According to Reclaiming the Game, recruited athletes—especially male athletes who play the “high profile” sports: football, basketball, and hockey—are not academically representative of their classes. They concentrate disproportionately in the social sciences, and their class ranks are, on average, disproportionately low. Though Bowen and Levin argue that the time commitment teams demand of their athletes should be further reduced, their statistics show that other groups with similar commitments—including non-recruited, “walk-on” athletes—do not under perform the way recruited athletes do. Musicians, for example, over perform, they said.
But for some critics, a more fundamental problem is the terms of evaluation.
“It’s a very narrow spectrum across which students are measured,” said men’s tennis head coach David Fish ’55. “I see a lot of different expressions of intelligence, [and] it may happen that if you play the piano or the violin that there might be a closer alignment with what is tested,” he said. “But I don’t think that comes even close to describing the whole story, a whole person.”
Delaney-Smith said she has received hundreds of angry e-mails from alumni regarding the book.
“Athletes at elite universities may have lower SATs and GPAs—a previous study of Bowen’s proved that—and they may not be as involved in student government or the orchestra, but that does not translate into a ‘lack of connection to student life,’” Kelly Kinneen ’99, a former basketball player, wrote in an e-mail.

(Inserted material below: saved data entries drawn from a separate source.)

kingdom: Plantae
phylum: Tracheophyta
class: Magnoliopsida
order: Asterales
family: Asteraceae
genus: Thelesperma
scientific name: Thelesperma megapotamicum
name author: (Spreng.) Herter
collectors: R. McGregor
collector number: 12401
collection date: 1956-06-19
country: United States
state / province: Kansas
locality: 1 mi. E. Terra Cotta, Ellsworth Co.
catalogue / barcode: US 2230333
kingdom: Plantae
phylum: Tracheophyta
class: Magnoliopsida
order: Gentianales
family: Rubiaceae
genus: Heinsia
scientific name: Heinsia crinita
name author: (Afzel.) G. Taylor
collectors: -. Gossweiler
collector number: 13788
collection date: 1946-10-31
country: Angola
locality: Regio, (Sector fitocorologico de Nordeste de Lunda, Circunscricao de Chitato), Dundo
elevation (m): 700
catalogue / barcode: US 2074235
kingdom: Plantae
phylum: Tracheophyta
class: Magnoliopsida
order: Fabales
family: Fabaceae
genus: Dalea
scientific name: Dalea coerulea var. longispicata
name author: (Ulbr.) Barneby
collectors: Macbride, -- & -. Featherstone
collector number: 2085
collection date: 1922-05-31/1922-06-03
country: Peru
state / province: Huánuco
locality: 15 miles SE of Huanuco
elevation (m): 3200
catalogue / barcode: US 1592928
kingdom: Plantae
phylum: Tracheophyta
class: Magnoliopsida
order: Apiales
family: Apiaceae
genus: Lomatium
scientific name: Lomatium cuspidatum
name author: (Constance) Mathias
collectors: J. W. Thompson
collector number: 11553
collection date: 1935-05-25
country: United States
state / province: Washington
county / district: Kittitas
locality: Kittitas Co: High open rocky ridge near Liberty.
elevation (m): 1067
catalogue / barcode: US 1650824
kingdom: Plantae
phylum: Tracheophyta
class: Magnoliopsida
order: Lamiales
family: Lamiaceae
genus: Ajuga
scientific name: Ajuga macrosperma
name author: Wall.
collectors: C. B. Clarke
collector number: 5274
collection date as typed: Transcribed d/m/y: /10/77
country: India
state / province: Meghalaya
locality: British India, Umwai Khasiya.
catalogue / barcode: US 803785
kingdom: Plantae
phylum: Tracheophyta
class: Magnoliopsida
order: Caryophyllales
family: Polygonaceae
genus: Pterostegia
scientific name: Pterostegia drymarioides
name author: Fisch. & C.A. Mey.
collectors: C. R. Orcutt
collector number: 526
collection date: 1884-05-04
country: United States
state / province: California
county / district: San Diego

“My teammates were post-graduate scholars, Phi Beta Kappas, Radcliffe Leadership Award Winners, led community groups at Phillips Brooks House, were prefects and tutors. Out of the 17 women I played with, 12 have post-graduate degrees. I think that the Harvard community was a better place because we were a part of it.”
Deep Impact
Orleans, the executive director of the Ivy League, said the Ivy presidents have long wrestled with the issues raised by Bowen’s books, even before they existed. The Ivy League first reduced recruiting numbers in 1993, eight years before The Game of Life.
“What’s important to us is that we’re trying to do the right thing whether the books were written or not,” Orleans said. “There’s been a sense in some reports that it’s the books that have driven the Ivy presidents, which I think is not true—it’s their own independent sense of responsibility to respond to any developments in the league.”
Bowen said he is aware that the books don’t necessarily drive changes in policy, like the recent reductions in recruits and implementation of forced rest rules.
“Would that have occurred in any case?” Bowen said. “Maybe, who can say? Certainly the presidents with whom we’ve spoken credit the evidence, the facts in the book.”